I write as one who joined the Labour Party at 16 till I was expelled- supporting a party that had instigated an illegal war was not a step I was prepared to take. I truly believe that the centre of gravity in Scottish politics lies naturally to the Left. However the Labour Party in Scotland in common with its British counterpart has fallen for the myth of appealing to the “centre”, the squeezed middle in current parlance.
Like its national counterpart, it ignores its roots as the party of the working class. In Scotland as turnout figures demonstrate, it ignores them at its peril. Some in the party hierarchy may wish to point to the failure of the left wing fringes to break though and dismiss the idea of reconnecting with their communities.
Perhaps the average Scottish punter however deserves credit for seeing through the Trotskyist nonsense of the politics of the ultra left for the impossibilist rantings they represent. That is not to say that they would not be engaged by a political programme that addressed their key concerns- employment, decent housing, reasonable local services. That those can be the demands in the 21st century shows how much the Labour Party just has to do, partly because of its past failures.
If the Labour Party historically can been said to be “a crusade or it is nothing” then the Scottish Labour Party is currently nothing, but a badly run, badly managed marketing campaign, without even a catchy slogan that you can hate but can’t help singing.
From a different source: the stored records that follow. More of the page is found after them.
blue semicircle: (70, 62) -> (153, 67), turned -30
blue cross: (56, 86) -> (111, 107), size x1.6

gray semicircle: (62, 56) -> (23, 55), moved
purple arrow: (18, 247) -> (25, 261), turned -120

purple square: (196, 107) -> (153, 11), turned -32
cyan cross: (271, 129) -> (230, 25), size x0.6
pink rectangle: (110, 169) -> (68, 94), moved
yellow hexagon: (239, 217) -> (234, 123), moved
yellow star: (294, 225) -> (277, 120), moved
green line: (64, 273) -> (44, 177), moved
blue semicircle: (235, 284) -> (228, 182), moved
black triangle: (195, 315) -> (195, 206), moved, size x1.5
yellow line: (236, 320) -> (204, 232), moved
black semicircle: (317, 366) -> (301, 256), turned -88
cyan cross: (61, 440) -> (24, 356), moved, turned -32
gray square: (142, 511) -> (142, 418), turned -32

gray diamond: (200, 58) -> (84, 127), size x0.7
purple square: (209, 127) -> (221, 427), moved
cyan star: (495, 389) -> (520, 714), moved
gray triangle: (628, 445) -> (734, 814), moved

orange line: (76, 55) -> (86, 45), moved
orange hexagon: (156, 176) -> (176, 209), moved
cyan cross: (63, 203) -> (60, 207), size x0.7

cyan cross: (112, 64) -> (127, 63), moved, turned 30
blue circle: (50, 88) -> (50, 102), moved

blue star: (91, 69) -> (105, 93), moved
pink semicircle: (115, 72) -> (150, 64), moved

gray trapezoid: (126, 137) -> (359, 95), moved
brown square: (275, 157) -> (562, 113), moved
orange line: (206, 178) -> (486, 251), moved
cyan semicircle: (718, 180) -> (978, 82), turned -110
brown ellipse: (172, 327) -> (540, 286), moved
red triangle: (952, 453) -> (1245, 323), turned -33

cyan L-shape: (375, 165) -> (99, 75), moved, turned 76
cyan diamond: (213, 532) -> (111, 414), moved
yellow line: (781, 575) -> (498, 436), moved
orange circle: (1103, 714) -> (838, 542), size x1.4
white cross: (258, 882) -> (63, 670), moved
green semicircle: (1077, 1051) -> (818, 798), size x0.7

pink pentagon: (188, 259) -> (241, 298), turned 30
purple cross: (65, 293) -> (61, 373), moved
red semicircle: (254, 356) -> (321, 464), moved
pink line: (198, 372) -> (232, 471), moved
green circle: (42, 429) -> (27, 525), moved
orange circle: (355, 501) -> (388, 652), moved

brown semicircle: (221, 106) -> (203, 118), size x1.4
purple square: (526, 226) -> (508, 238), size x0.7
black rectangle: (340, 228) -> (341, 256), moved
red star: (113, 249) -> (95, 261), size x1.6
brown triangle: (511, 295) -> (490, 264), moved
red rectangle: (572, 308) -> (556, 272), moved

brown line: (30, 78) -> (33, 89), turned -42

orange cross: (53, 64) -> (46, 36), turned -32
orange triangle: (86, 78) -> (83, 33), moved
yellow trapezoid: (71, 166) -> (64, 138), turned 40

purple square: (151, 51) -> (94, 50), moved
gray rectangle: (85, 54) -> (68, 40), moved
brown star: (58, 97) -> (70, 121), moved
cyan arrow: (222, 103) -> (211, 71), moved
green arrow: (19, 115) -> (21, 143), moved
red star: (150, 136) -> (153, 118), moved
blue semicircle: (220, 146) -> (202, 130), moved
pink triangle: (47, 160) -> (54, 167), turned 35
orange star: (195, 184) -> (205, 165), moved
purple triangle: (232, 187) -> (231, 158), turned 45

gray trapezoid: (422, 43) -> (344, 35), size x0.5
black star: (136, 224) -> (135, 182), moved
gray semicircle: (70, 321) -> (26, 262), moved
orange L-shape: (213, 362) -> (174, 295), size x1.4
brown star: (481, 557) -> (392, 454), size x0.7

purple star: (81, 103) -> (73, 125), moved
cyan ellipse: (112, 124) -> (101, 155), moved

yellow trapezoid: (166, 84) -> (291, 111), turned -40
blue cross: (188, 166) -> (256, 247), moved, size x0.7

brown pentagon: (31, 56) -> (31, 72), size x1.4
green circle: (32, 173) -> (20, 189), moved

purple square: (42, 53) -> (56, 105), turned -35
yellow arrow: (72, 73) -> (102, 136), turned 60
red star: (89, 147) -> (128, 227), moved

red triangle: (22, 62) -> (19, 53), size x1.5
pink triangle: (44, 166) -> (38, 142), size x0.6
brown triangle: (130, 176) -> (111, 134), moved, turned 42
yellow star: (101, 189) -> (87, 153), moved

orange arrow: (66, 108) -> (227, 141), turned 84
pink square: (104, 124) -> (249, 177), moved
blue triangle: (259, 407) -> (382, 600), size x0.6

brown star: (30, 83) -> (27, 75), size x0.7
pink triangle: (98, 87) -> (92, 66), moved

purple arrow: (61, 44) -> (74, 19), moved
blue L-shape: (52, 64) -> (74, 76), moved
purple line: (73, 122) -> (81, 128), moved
As our previous article noted “Leading politicians were happy to back the STUC ‘There is a Better Way’ campaign without actually believing there was a better way.” Shouldn’t the Labour Party be playing more than lip service to the industrial wing of the movement? Or is that making an assumption about there being “a movement” at all? There needs to be a debate about the role of the unions within the party that ignores those for whom we are simply a source of cash, like an embarrassing old cash-rich uncle whose advice can be ignored.
If there is to be a resurrection of the party in Scotland, it will be because there is no practical alternative at the current time. So can I ask UNISON Labour party members some questions I’d like you to answer?
1. Are you happy to see the hierarchy of the Scottish Labour Party investigate itself? - bearing in mind that insider investigations have a bad, bad track record (ref any time the polis investigate themselves) How can the process be opened up?
2. Is there the will to return the party to being a vibrant core of local communities, rather than totally detached from them?
3. Will power be returned to the members, as opposed to the party hierarchy to have a real democracy in policy making and the selection of candidates?
I would like to return to the situation where a vote for the Labour Party is an automatic choice. Unless the Party changes fundamentally however it will remain out of touch and irrelevant. That would be a tragedy for Scotland.